EXTRACT TO READ:
>> BEGIN
The customers – the ‘principals’ – had bought their land-and-home packages from Framptons in 2008 and 2009, under a scheme known as Frampton New Homes. They had accepted on face value the agency’s assurances that it would be all smooth sailing from there, assurances made in printed material under the Framptons logo, quoting for correspondence their formal company name, Peter Norton Real Estate Pty Ltd and their ABN, and signed by their employee.
 
The customers had been told that Frampton First National would “be there at the Progress Inspections with the builder and lender to once again ensure your expectations are met. When the final installment is paid on completion, Frampton First National will ensure that the home is not signed off as being complete until you are totally satisfied with the result.”
 
But, when it came to the breaches of the rules of conduct for agents, alleged in five separate complaints from customers between 2010 and 2012, the law apparently had it that there was no customer to agent relationship, so the board had no power to act.
 
This ruling was made in November 2012. The reasons were not given until September 11, 2013. Sigh of relief, it was over, the board and everyone else was off the hook.
 
Not the little guys though, the customers of the failed Frampton New Homes scheme. Some of them at least are still working overtime to pay off their huge mortgages – driving taxis, nursing, working in administration, at the prison. For the Abbott family of eight, they have been forced to sell their home because they can’t afford the repayments. The little guys are not off the hook.
>> END
REQUIREMENTS:
[1] Do these statements agree with the Frampton New Homes passage? For each, answer yes or no and quote the words that decide it. (a) The customers bought their land-and-home packages in 2008 and 2009. (b) The reasons for the ruling were given in November 2012. (c) The Abbott family has had to sell their home.
[2] Name every kind of work that the Frampton New Homes passage says some customers are doing to pay off their mortgages.
[3] Please retype the Frampton New Homes passage from "This ruling was" down to "was off the hook.".

DATASET SECTION:
>> BEGIN
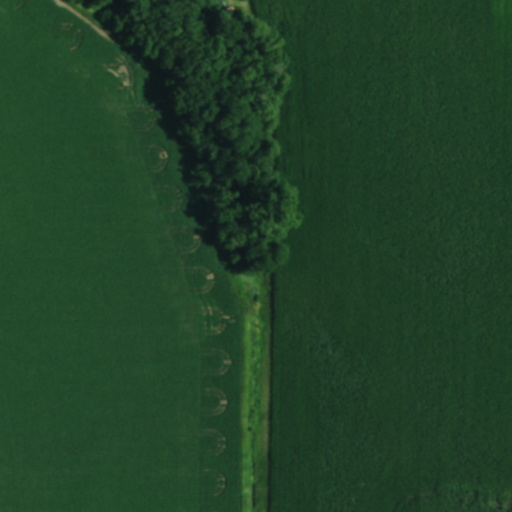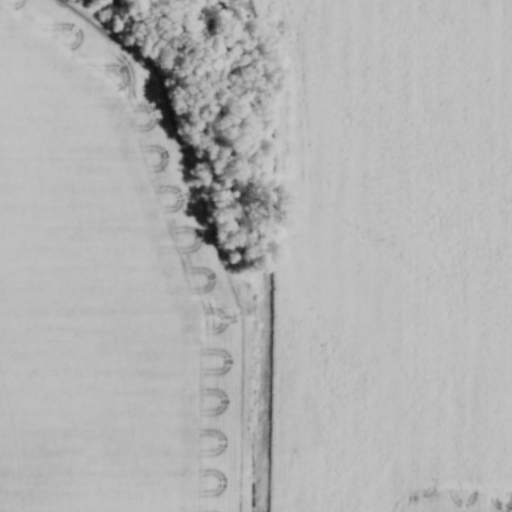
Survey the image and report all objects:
crop: (105, 284)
>> END
REPLIES:
[1]
(a) Yes: "had bought their land-and-home packages from Framptons in 2008 and 2009"
(b) No: "The reasons were not given until September 11, 2013."
(c) Yes: "they have been forced to sell their home because they can’t afford the repayments"

[2]
- driving taxis
- nursing
- working in administration
- working at the prison

[3]
This ruling was made in November 2012. The reasons were not given until September 11, 2013. Sigh of relief, it was over, the board and everyone else was off the hook.